### [Problème posé 1]
Indiquez si chacune des affirmations suivantes concorde avec l'extrait sur les vins de Jean-Michel Deiss : (a) le Burg 2002 accompagnait la salade de canard aux mangues ; (b) les vins issus de complantation indiquent le cépage ; (c) le dîner de préparation s'est tenu en mai. Pour chacune, répondez par oui ou par non et citez textuellement les mots de l'extrait qui tranchent.
### [Problème posé 2]
Répondez aux questions suivantes sur l'extrait sur les vins de Jean-Michel Deiss.
(a) Quel vin accompagnait la volaille façon Taverne et le munster blanc aux mirabelles ?
(b) Par quelles différences se montrent les variations de terroirs ?
(c) Qui a recommandé les plats goûtés lors du premier dîner de préparation ?

### [Section de texte]
########
Une soirée au programme ambitieux qui a réuni des amateurs désireux de découvrir un style de vins différent autour d’un menu créé spécialement pour l’occasion:


Salade de Canard aux Mangues avec Burg 2002
Huître en Gelée, sauce aux Herbes avec Engelgarten 2001 et Rotenberg 2002
Ris de Veau au Wasabi avec Gruenspiel 2001 et Schoffweg 2002
Gratin de Langoustine, Sandre au Jus de Cresson avec Grasberg 2002 et Huebuhl 2000
Volaille façon Taverne et Munster Blanc aux mirabelles
avec le Grand Cru Altenberg de Bergheim 2002


Le dîner a permis de découvrir par la pratique la complexité des accords possibles… Une soirée studieuse avec de grands moments. A découvrir dans le détail.



Le monde du vin alsacien n’est pas indifférent aux premiers crus (en cours de hiérarchisation) issus de complantation produits par Jean-Michel Deiss. A une période où l’Alsace cherche plus que jamais à mettre ses terroirs en valeur, les vices et les vertus de la complantation sont longuement discutés, certains y voyant une diversion inutile,  d’autres reconnaissant qu’il y a une piste à exploiter. Une des critiques les plus fréquentes concerne la difficulté pour le consommateur de trouver des repères à table face à des vins qui ne mentionnent plus le cépage. Burlenberg, Engelgarten, Grasberg, Burg, Rotenberg, Gruenspiel, Huebuhl, Schoffweg… des noms de lieux-dits autour de Bergheim, utilisés par d’autres domaines qui y cultivent riesling, pinot gris, pinot noir, ou gewurztraminer. Jean-Michel Deiss a pris le parti de faire ressortir l’expression du terroir en complantant différents cépages. (Le détail des cépages complantés et des terroirs est décrit derrière ce lien). Une récente dégustation au domaine  Marcel Deiss a fait ressortir des caractéristiques propres à chacun de ces vins, sans que les cépages ne soient ni identifiables ni prédominants. Les variations de terroirs se montrent par des différences d’acidité, de structure, de maturité. Ces variations sont expliquées par des différences de sol, d’exposition et de climat qui changent radicalement l’expression des vins, à l’instar des Grands Crus d’Alsace censés exprimer une typicité forte.


Comment allaient se comporter ces vins à table ? Nous avons fait un premier dîner de préparation en mars, ou les vins ont été goûtés sur une sélection de plats recommandés par le domaine. Puis les recettes ont été affinées, en particulier les accompagnements ont été modifiés pour mieux coller aux vins. Ensuite, la grande inconnue était la réaction des  participants face à des vins sans référence au cépage, avec des accords qu’il faut chercher sans pouvoir être conditionné avec des présupposés (ex acidité du riesling avec le poisson).
########
### [Données fournies]
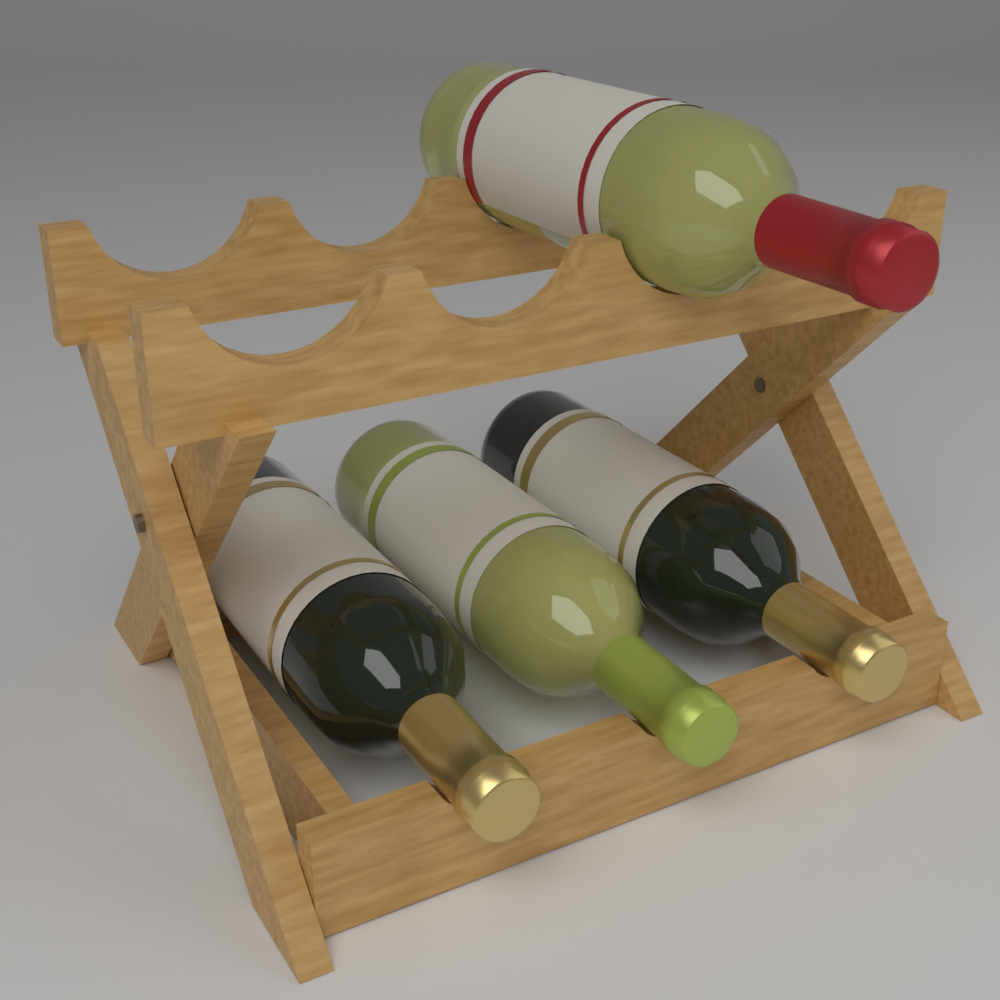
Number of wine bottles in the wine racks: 4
########
### [Réponse 1]
(a) Oui : « Salade de Canard aux Mangues avec Burg 2002 ».
(b) Non : « des vins qui ne mentionnent plus le cépage ».
(c) Non : « Nous avons fait un premier dîner de préparation en mars ».

### [Réponse 2]
(a) Le Grand Cru Altenberg de Bergheim 2002 accompagnait ces plats.
(b) Elles se montrent par des différences d'acidité, de structure et de maturité.
(c) C'est le domaine qui les a recommandés.